Exodeviation is a horizontal form of strabismus characterized by visual axes that form a divergent angle. The different types of acquired exotropia are intermittent exotropia, sensory exotropia, exotropia with neurologic causes and field defects, and consecutive exotropia.
Certain conditions, such as third nerve palsy, thyroid ophthalmopathy, and iatrogenic trauma following retinal detachment surgery or endoscopic sinus surgery, could cause acquired exotropia; however, these conditions are not discussed in this article.
The deviation usually begins as an exophoria. Exophoria is a condition in which the alignment of the eye is straight when both eyes are open, but either eye drifts outward when covered. During this phase, the patient has bifoveal fixation. This deviation may later progress to intermittent exotropia, during which the deviation may be manifest (exotropia) or latent (exophoria).
When intermittent exotropia develops in a child whose visual system is still immature, bitemporal suppression develops, and the child does not perceive 2 separate images (diplopia). As suppression increases, intermittent exotropia may finally progress to constant exotropia. If acquired exotropia develops in adults, the patient experiences periods of diplopia during the tropic (manifest) phase. See the images below.

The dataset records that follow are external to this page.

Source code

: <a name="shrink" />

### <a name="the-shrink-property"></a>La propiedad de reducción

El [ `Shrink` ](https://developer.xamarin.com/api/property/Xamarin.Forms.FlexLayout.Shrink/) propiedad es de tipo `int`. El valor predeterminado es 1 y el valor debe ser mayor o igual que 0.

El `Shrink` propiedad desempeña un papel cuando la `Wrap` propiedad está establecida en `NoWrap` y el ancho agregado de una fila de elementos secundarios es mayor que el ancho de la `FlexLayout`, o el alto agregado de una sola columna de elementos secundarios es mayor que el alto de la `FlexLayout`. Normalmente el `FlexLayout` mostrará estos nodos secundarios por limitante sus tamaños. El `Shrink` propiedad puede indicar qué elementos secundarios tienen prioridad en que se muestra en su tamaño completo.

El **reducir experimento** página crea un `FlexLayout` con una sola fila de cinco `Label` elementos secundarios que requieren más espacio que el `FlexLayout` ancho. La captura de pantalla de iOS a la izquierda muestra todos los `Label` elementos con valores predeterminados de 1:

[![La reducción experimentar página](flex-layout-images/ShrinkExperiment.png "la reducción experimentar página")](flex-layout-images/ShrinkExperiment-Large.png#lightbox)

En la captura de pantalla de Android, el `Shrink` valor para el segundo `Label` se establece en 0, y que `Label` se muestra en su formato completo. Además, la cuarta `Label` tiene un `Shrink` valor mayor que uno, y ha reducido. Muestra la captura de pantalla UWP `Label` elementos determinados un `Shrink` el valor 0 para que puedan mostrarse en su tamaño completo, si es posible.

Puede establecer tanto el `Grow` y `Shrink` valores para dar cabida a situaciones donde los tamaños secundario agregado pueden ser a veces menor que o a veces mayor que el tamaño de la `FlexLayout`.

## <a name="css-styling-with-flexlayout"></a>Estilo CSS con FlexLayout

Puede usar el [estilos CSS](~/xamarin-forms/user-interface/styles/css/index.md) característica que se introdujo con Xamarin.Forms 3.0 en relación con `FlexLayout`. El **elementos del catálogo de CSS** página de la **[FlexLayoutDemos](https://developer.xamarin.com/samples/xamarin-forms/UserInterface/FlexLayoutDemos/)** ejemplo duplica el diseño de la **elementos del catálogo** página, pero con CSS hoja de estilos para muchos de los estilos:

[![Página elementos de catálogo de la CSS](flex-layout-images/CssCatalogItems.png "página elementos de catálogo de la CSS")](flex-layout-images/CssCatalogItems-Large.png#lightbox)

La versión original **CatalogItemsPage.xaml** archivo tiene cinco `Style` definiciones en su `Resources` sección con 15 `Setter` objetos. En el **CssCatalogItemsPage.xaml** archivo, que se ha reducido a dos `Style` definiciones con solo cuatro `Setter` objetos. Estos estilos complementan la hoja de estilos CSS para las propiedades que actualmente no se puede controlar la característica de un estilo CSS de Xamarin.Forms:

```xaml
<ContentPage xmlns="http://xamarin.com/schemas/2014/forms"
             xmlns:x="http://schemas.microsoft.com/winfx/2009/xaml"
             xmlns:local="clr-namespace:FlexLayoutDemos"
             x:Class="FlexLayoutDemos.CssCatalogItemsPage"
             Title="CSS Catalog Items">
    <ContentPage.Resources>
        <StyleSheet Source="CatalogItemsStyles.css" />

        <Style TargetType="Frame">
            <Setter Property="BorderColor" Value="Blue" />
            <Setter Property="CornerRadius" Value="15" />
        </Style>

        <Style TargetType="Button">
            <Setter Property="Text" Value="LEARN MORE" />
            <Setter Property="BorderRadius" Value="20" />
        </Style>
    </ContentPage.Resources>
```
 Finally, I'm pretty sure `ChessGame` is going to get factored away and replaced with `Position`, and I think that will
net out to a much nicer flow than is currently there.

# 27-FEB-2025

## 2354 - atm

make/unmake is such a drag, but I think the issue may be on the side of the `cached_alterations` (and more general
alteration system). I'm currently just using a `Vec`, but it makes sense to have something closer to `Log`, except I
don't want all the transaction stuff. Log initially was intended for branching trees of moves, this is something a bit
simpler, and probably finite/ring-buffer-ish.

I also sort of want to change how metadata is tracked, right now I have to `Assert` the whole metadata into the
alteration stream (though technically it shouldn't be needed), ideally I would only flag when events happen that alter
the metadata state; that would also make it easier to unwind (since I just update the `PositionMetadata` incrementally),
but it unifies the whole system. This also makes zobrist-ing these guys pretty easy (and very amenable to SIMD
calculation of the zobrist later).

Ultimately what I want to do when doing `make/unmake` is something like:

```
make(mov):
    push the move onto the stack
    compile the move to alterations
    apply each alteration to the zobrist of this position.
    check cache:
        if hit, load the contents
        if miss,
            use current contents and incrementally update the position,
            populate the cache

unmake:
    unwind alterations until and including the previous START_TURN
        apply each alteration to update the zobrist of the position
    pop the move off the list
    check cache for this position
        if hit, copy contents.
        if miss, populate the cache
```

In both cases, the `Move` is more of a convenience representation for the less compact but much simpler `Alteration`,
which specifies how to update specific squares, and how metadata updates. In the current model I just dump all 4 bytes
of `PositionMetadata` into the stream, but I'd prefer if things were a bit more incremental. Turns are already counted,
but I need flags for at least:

Esodeviations are more frequent than exodeviations, with a ratio of 3:1.
Acquired exotropia is more common in the Middle East, Africa, and Asia and in those latitudes with higher levels of sunlight. It is less common in the United States and Europe.
Diplopia and eyestrain associated with acquired exotropia can affect daily activities, such as driving and reading.
No racial predilection exists.
Acquired exotropia is more common in females than in males, with a female preponderance of 63-70%.
Contrary to a previous belief, intermittent exotropia can have an early onset, with 25-40% of cases occurring before the second year of life.